Man mano che quei lanci diminuiscono, anche i dati si riducono, e il momento non potrebbe essere peggiore per un'industria che corre per costruire le previsioni più intelligenti che il denaro possa comprare.
L'argomento per la meteorologia AI è seducente. Google DeepMind ha affermato che il suo sistema è il previsore meteorologico a 10 giorni più accurato al mondo.
Ma un modello addestrato sulle letture di ieri ha comunque bisogno di misurazioni fresche per dirgli cosa sta facendo il cielo in questo momento. Se lo si priva della verità di base, anche la rete neurale più intelligente sta essenzialmente indovinando.
Il declino è in parte auto-inflitto. Negli Stati Uniti, la carenza di personale dopo i licenziamenti federali ha spinto il Servizio Meteorologico Nazionale a sospendere o ridurre i lanci in una serie di stazioni di alta quota fino al 2025, creando lacune in un dataset che i previsori avevano a lungo dato per scontato.
Entra in gioco il drone. Aziende come la svizzera Meteomatics volano con quelli che chiama Meteodroni, piccoli aerei senza pilota presentati esplicitamente come sostituti delle radiosonde.
Essi salgono per diversi chilometri, campionando temperatura, umidità, pressione e vento durante la salita, per poi atterrare e essere inviati di nuovo in volo.
Anche l'economia aiuta. Un pallone meteorologico è un affare monouso, che si allontana nel vento e raramente viene recuperato, mentre un drone raccoglie i suoi dati e torna a casa per volare di nuovo, trasformando una copertura irregolare in un flusso affidabile.
E l'idea sta passando dalla dimostrazione al dovere.
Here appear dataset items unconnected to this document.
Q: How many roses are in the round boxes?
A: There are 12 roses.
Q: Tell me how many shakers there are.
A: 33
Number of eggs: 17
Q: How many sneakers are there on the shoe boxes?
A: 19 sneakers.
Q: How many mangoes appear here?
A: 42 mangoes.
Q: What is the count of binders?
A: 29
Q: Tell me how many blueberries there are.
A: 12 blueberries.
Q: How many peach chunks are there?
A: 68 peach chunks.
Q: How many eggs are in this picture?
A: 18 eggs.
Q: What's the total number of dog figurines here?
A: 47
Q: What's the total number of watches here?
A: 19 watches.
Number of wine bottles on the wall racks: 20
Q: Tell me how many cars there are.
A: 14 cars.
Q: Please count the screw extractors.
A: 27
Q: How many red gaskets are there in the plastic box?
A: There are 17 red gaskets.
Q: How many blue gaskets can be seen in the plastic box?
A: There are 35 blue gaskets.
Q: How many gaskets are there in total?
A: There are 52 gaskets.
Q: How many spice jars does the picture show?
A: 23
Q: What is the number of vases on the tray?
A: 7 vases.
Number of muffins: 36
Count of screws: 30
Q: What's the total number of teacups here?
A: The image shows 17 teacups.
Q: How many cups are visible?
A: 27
Meteomatics afferma di aver fornito dati operativi sui droni meteorologici al Servizio Meteorologico Nazionale degli Stati Uniti per la prima volta all'inizio di quest'anno, parte di una spinta più ampia della NOAA per integrare gli aerei nelle previsioni quotidiane piuttosto che trattarli come un esperimento scientifico.
È qui che entrano in gioco i soldi. Nei mercati dell'energia e del gas, i prezzi oscillano in base al vento, alla produzione solare e alla temperatura, quindi una previsione anche leggermente più precisa nelle prossime ore è un vantaggio diretto nel trading.
Bloomberg riporta che i trader energetici sono tra i clienti più interessati a dati migliori a bassa quota, per il semplice motivo che paga.
L'interesse militare segue la stessa logica. Le stesse letture che aiutano un trader a posizionare un libro di gas aiutano anche un esercito a decidere quando volare, quando sparare e quando muoversi, motivo per cui Bloomberg inquadra i droni come al servizio di soldati e speculatori.
Tutto ciò porta a una verità scomoda per il pubblico della meteorologia AI. Google DeepMind, il cui ultimo previsore ha sbaragliato la concorrenza, e sfidanti come la svizzera Jua, che afferma di superare Microsoft e Google, stanno correndo per costruire modelli migliori.
Eppure la corsa per dati grezzi migliori è probabilmente più importante, e decisamente meno glamour.
Per l'Europa, c'è un vantaggio strategico sepolto nella storia. Meteomatics è un'azienda europea che vende gli attrezzi di una corsa all'oro dei dati nella previsione americana, un raro caso in cui il continente esporta l'attrezzatura piuttosto che importarla, anche se i modelli AI di punta continuano a emergere dalla Silicon Valley.
C'è una bella ironia in tutto ciò. Il futuro delle previsioni doveva appartenere al software, a modelli vasti addestrati su decenni di storia.
Invece potrebbe dipendere da chi riesce a mettere il maggior numero di sensori nel cielo e da chi possiede le letture che inviano indietro. Chiunque lo faccia può guadagnare soldi o vincere battaglie, un giusto premio per una flotta di droni che svolgono il lavoro poco glamour che gli algoritmi non possono gestire senza.